Tapi sebuah tempat penyewaan playstation yang gaduh dan riuh. Ada anak
yang bermain, ada yang hanya menonton. Tujuh dari sepuluh pemain
memilih film permainan gulat : smack-down!
Kali ini Dinar tak tahan lagi. “Bencana” itu tidak menjauh.
Malah kini makin mendekati anak-anaknya. Hanya sepelemparan batu dari
rumahnya. Ia mundur dan menutup pintu dengan lemah. Langkahnya gontai,
matanya basah. Apa lagi yang harus kulakukan? Berminggu-minggu
kuhabiskan waktu berkampanye, melobby sana sini, berbicara di
seminar-seminar besar dan kecil. Bayu dan Dimas pun terpaksa harus
merelakan waktu mereka bersama bundanya banyak tersita.
“Demi Bayu, Dimas dan semua anak Indonesia”, begitu selalu kata Dinar.
Kedua jagoannya bisa diberi pengertian, tapi Mas Danu; suaminya
sudah beberapa kali mengultimatumnya, “Ini pertama dan terakhir kamu
sesibuk ini. Lagipula, apa sih salahnya dengan gulat smack-down? Kan
tidak semua orang jadi korban. Menurutku malah bagus, anak laki-laki
harus nonton, supaya tidak jadi gemulai. Lagipula, apa sih yang membuat
kamu begitu yakin kalau kamu bisa mengubah keadaan?”

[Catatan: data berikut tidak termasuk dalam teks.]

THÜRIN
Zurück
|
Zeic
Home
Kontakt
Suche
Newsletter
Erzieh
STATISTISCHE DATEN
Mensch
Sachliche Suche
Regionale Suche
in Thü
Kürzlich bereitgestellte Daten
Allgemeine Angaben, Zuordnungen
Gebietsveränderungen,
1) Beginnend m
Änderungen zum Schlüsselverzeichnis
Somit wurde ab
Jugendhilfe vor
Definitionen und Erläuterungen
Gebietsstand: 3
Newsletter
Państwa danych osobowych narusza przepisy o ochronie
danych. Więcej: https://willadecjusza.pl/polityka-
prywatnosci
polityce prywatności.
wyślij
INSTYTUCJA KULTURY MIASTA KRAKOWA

Sesulit inikah untuk melindungi buah hati tercinta Anda?
Modelling
Apa yang seketika muncul dalam benak Anda jika mendengar kata
Modelling? Ibu-ibu membayangkan wanita bertubuh langsing yang selalu
diidam-idamkan. Mungkin sebagian kaum pria langsung terbayang tayangan
Fashion TV. Kalau Anda, apa yang muncul dalam benak?

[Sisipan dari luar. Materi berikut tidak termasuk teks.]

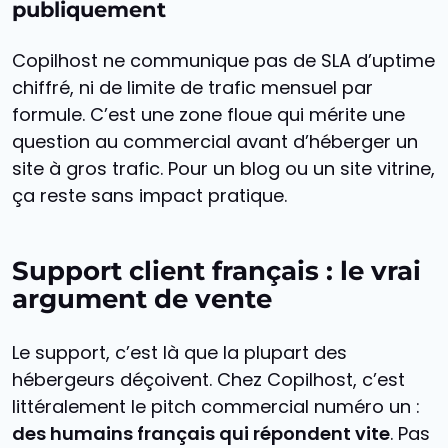
publiquement
Copilhost ne communique pas de SLA d’uptime
chiffré, ni de limite de trafic mensuel par
formule. C’est une zone floue qui mérite une
question au commercial avant d’héberger un
site à gros trafic. Pour un blog ou un site vitrine,
ça reste sans impact pratique.
Support client français : le vrai
argument de vente
Le support, c’est là que la plupart des
hébergeurs déçoivent. Chez Copilhost, c’est
littéralement le pitch commercial numéro un :
des humains français qui répondent vite
. Pas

Modelling yang saya maksudkan di sini tidak ada hubungan dengan
dunia fashion ataupun bintang iklan manapun. Modelling yang maksud di
sini adalah kemampuan meniru.
Anda yang telah memiliki anak tentu masih ingat ketika awalnya
mengajari mereka berbicara. Walaupun anak Anda mengeluarkan suara yang
jauh daripada mirip “Papa” atau “Mama”, Anda tetap konsisten dengan
“Pa.. Pa..” atau “Ma.. Ma..” berulang kali tanpa bosan-bosannya. Sampai
ketika anak Anda berhasil menyebutkan dengan benar; berarti anak Anda
sudah berhasil memodel Anda.
Berbeda dengan pikiran orang dewasa yang daya kritisnya sudah
matang, pikiran anak-anak hampir selalu dalam keadaan imajinatif. Apa
pun yang mereka lihat, dengar dan rasakan akan cepat sekali ditiru atau
dimodel. (baca juga NLP for Parenting #1)

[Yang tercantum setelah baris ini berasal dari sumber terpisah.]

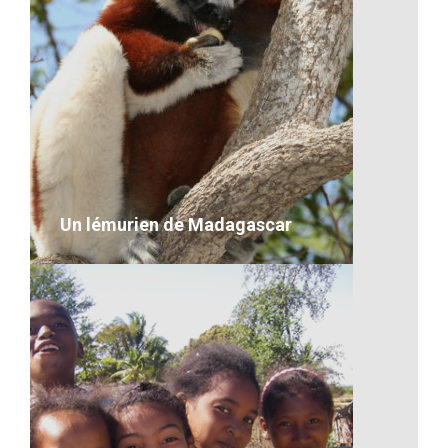
L’ananas de Madagascar
VOIR LE DÉTAIL
Un lémurien de Madagascar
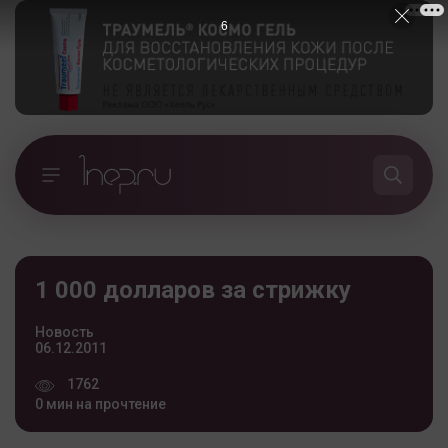
5
1 000 долларов за стрижку
Новость
06.12.2011
1762
0 мин на прочтение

Bayangkan bila mereka menonton tayangan di televisi tanpa
didampingi oleh orang dewasa di sampingnya. Apa jadinya tontonan
kekerasan yang sebetulnya ditujukan untuk hiburan orang dewasa yang
sebetulnya penuh dengan trik muslihat kemudian dianggap benar oleh
anak-anak.
Ketika mereka dilarang meniru adegan tersebut malah menimbulkan
tanda tanya bagi anak-anak; bagi mereka tindakan tersebut dianggap
sebagai bermain. “Toh, di televisi orang-orangnya masih dapat bangun
dan berteriak-teriak lagi. Kenapa sih papa mama selalu menghalangi
kesenangan saya”, begitu yang ada dalam benak anak-anak.
Stasiun televisi sudah memasang tanda BO, bahkan kini ditulis
“Bimbingan Orangtua” pada sudut televisi Anda. Tanda itu bukanlah
HIASAN semata,melainkan PERINGATAN!
Tips :
Dampingilah selalu buah hati dalam setiap tontonannya agar
mereka mendapatkan informasi yang benar dari Anda; selaku orangtuanya.
Penjelasan dari Anda seperti layaknya sebuah program antivirus yang
melindungi komputer dari serangan virus. Sama halnya dengan antivirus
yang harus diupdate setiap saat. Mendampingi anak menonton pun harus
dilakukan sesering mungkin, bukan hanya sesaat.
Pertanyaan :
Berapa jam sehari anak Anda duduk di depan televisi? Jenis tontonan seperti apa yang mereka lihat?